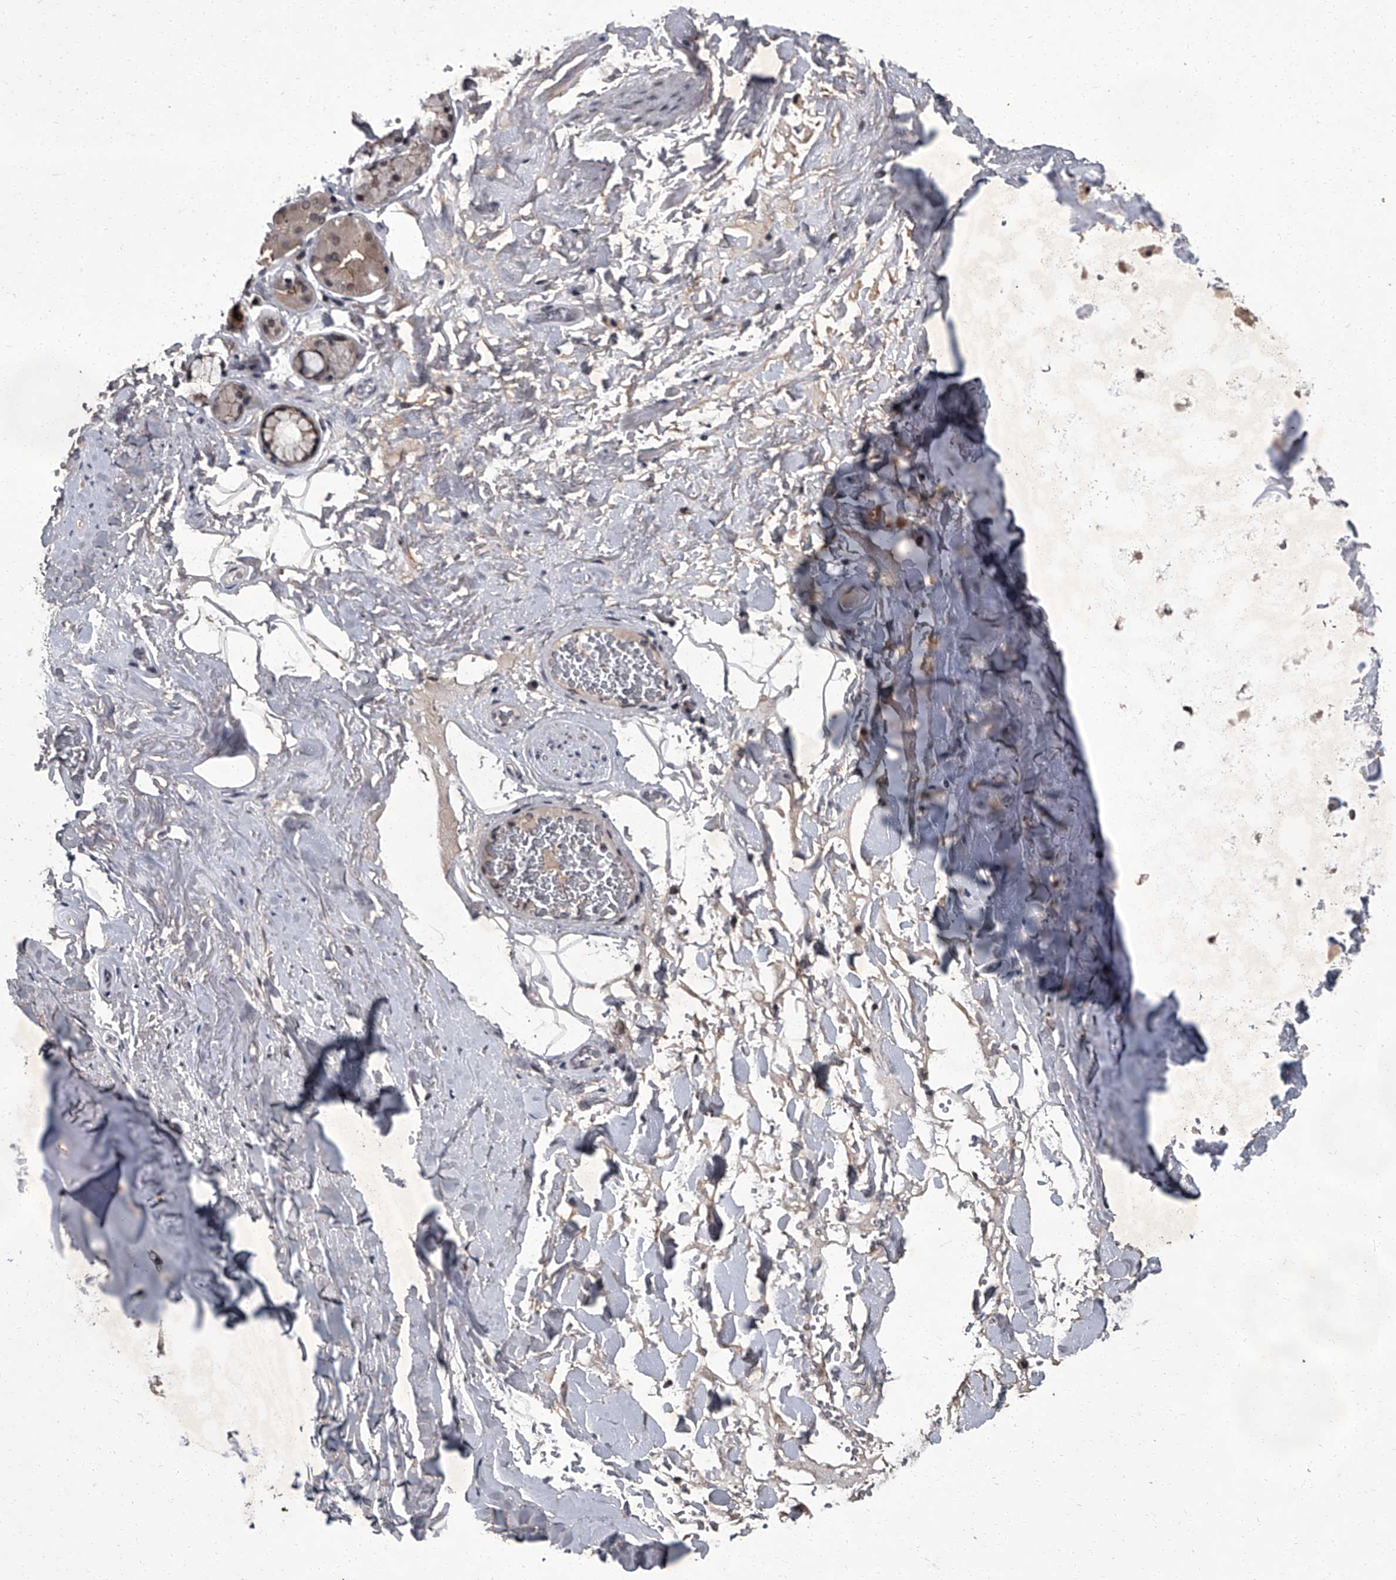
{"staining": {"intensity": "weak", "quantity": "25%-75%", "location": "cytoplasmic/membranous"}, "tissue": "adipose tissue", "cell_type": "Adipocytes", "image_type": "normal", "snomed": [{"axis": "morphology", "description": "Normal tissue, NOS"}, {"axis": "topography", "description": "Cartilage tissue"}], "caption": "IHC (DAB) staining of benign human adipose tissue exhibits weak cytoplasmic/membranous protein staining in about 25%-75% of adipocytes.", "gene": "ZNF518B", "patient": {"sex": "female", "age": 63}}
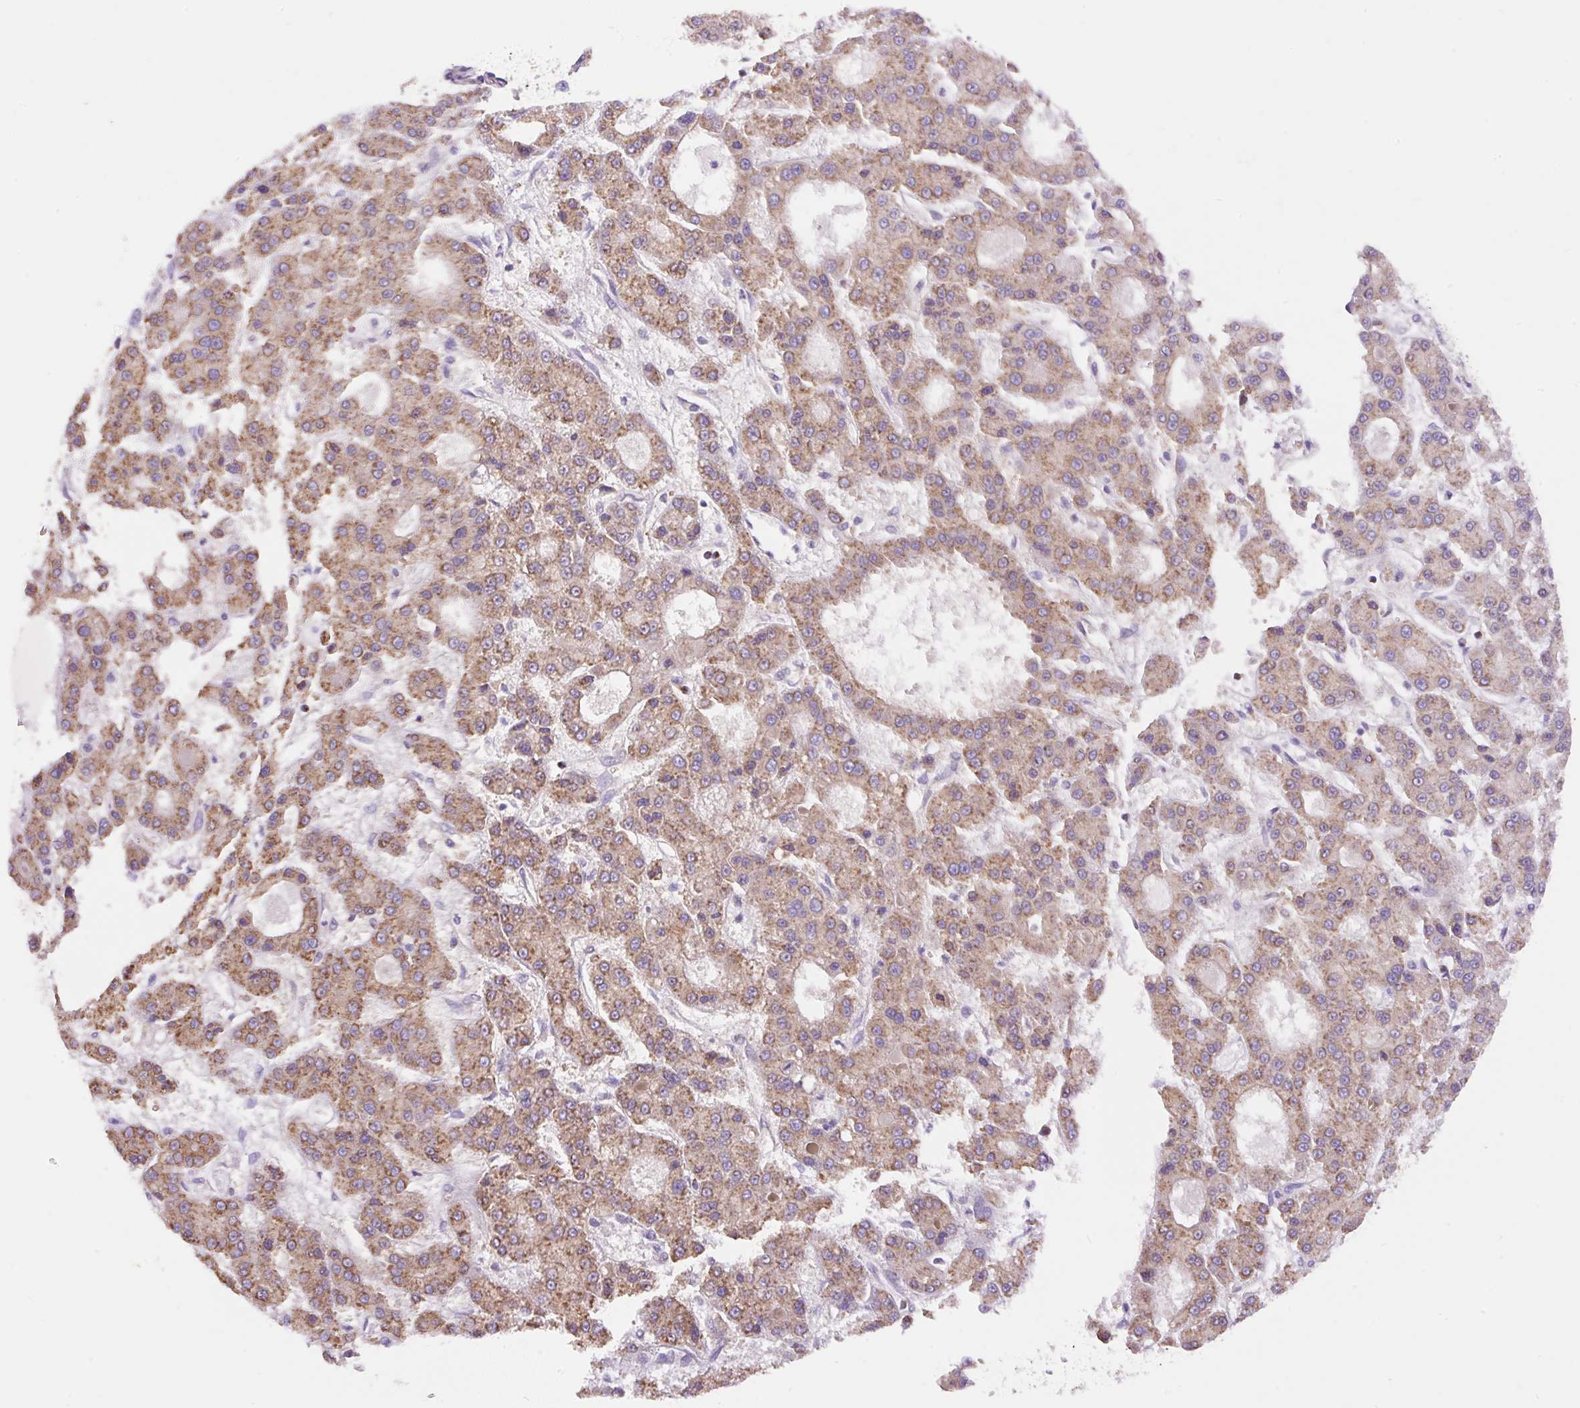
{"staining": {"intensity": "moderate", "quantity": ">75%", "location": "cytoplasmic/membranous"}, "tissue": "liver cancer", "cell_type": "Tumor cells", "image_type": "cancer", "snomed": [{"axis": "morphology", "description": "Carcinoma, Hepatocellular, NOS"}, {"axis": "topography", "description": "Liver"}], "caption": "Tumor cells show medium levels of moderate cytoplasmic/membranous positivity in about >75% of cells in human liver cancer.", "gene": "DNM2", "patient": {"sex": "male", "age": 70}}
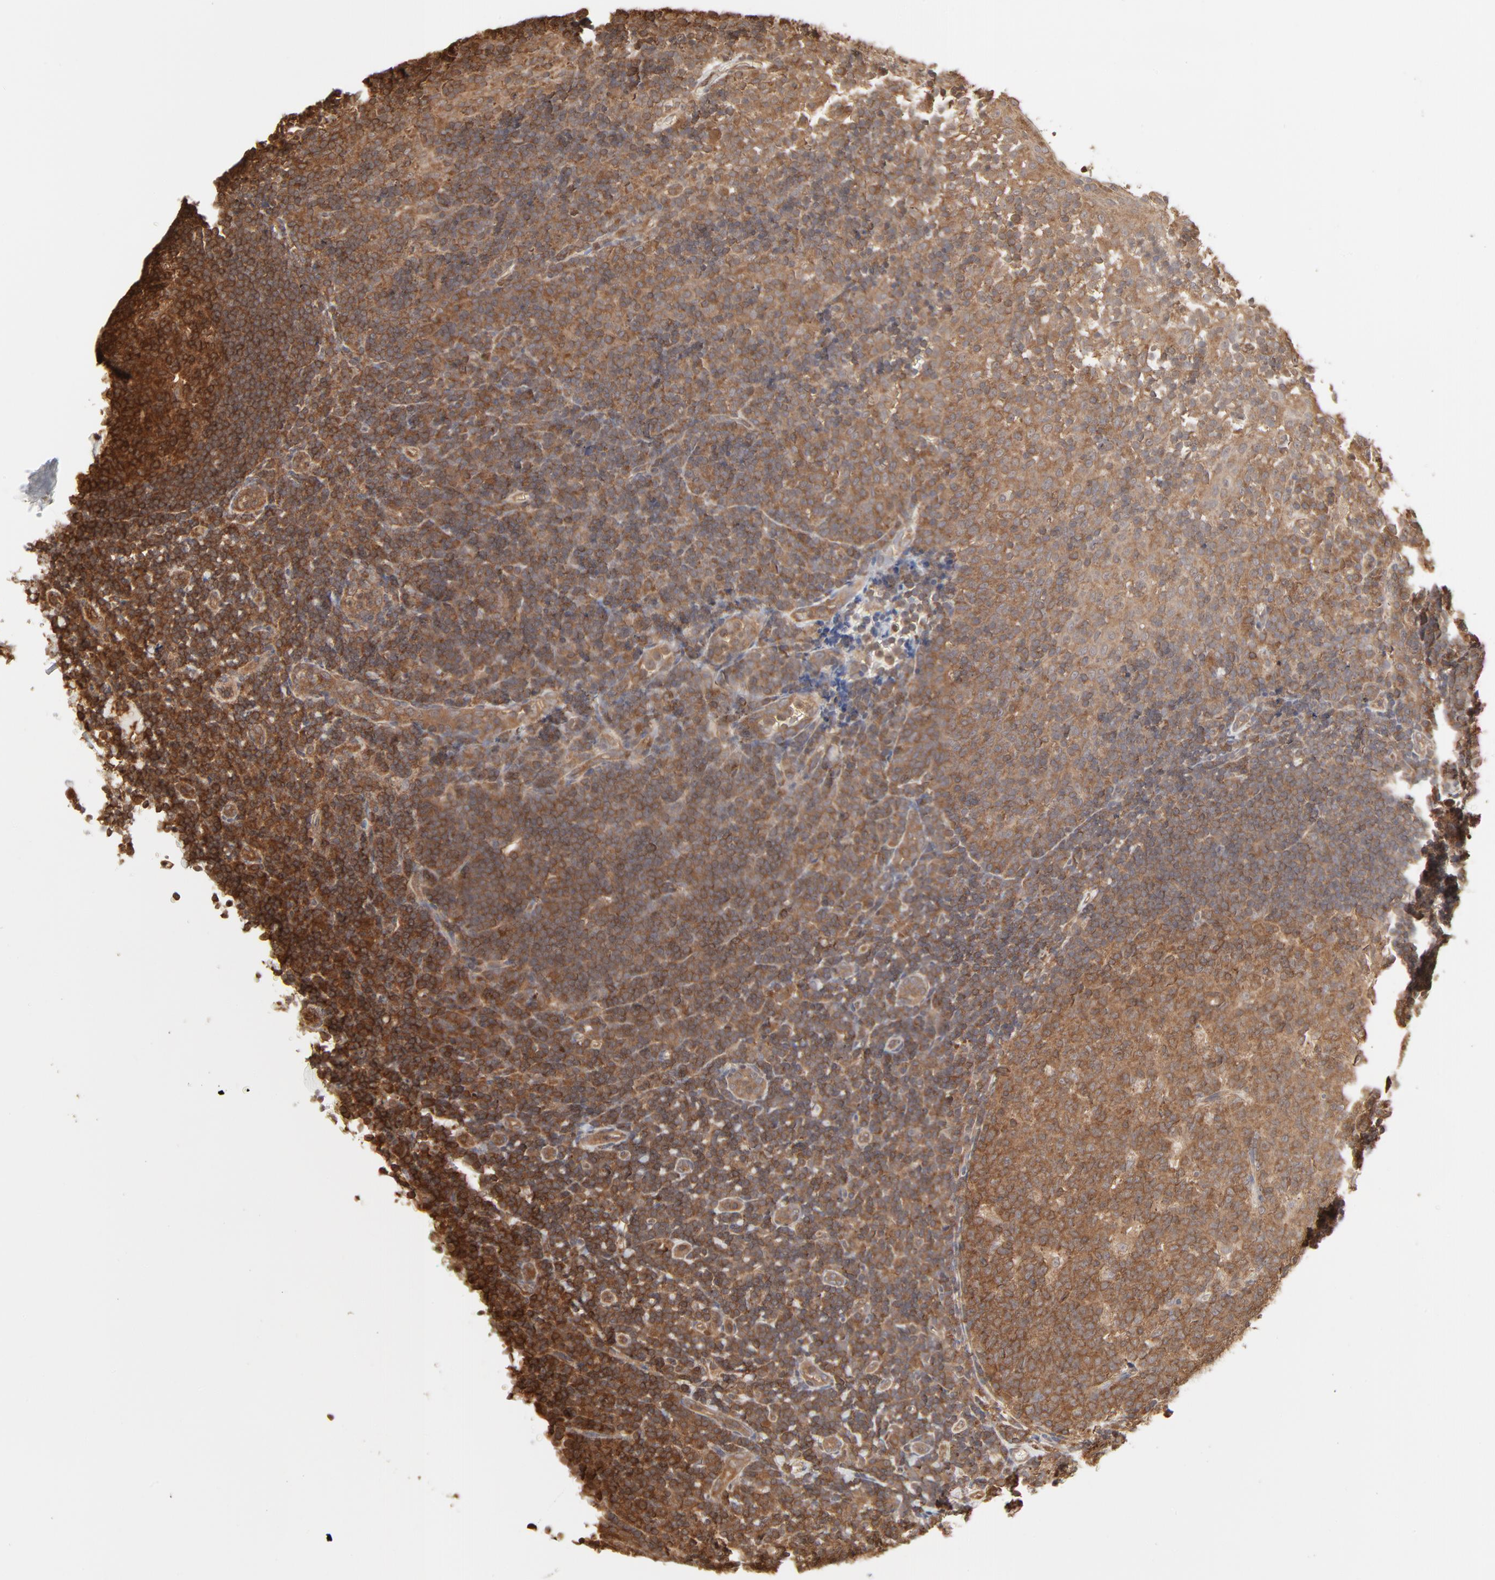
{"staining": {"intensity": "moderate", "quantity": ">75%", "location": "cytoplasmic/membranous"}, "tissue": "tonsil", "cell_type": "Germinal center cells", "image_type": "normal", "snomed": [{"axis": "morphology", "description": "Normal tissue, NOS"}, {"axis": "topography", "description": "Tonsil"}], "caption": "High-magnification brightfield microscopy of normal tonsil stained with DAB (brown) and counterstained with hematoxylin (blue). germinal center cells exhibit moderate cytoplasmic/membranous staining is identified in approximately>75% of cells. (DAB (3,3'-diaminobenzidine) = brown stain, brightfield microscopy at high magnification).", "gene": "PPP2CA", "patient": {"sex": "female", "age": 40}}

-*-*-

# [Problem]
Look for the string "female" in the listing above and copy every line holding it.

# [Output for this task]
{"staining": {"intensity": "weak", "quantity": "25%-75%", "location": "cytoplasmic/membranous"}, "tissue": "adipose tissue", "cell_type": "Adipocytes", "image_type": "normal", "snomed": [{"axis": "morphology", "description": "Normal tissue, NOS"}, {"axis": "topography", "description": "Cartilage tissue"}], "caption": "IHC (DAB) staining of benign human adipose tissue exhibits weak cytoplasmic/membranous protein staining in about 25%-75% of adipocytes.", "gene": "ZNF518B", "patient": {"sex": "female", "age": 63}}
{"staining": {"intensity": "moderate", "quantity": ">75%", "location": "cytoplasmic/membranous"}, "tissue": "tonsil", "cell_type": "Germinal center cells", "image_type": "normal", "snomed": [{"axis": "morphology", "description": "Normal tissue, NOS"}, {"axis": "topography", "description": "Tonsil"}], "caption": "High-magnification brightfield microscopy of normal tonsil stained with DAB (brown) and counterstained with hematoxylin (blue). germinal center cells exhibit moderate cytoplasmic/membranous staining is identified in approximately>75% of cells. (DAB (3,3'-diaminobenzidine) = brown stain, brightfield microscopy at high magnification).", "gene": "PPP2CA", "patient": {"sex": "female", "age": 40}}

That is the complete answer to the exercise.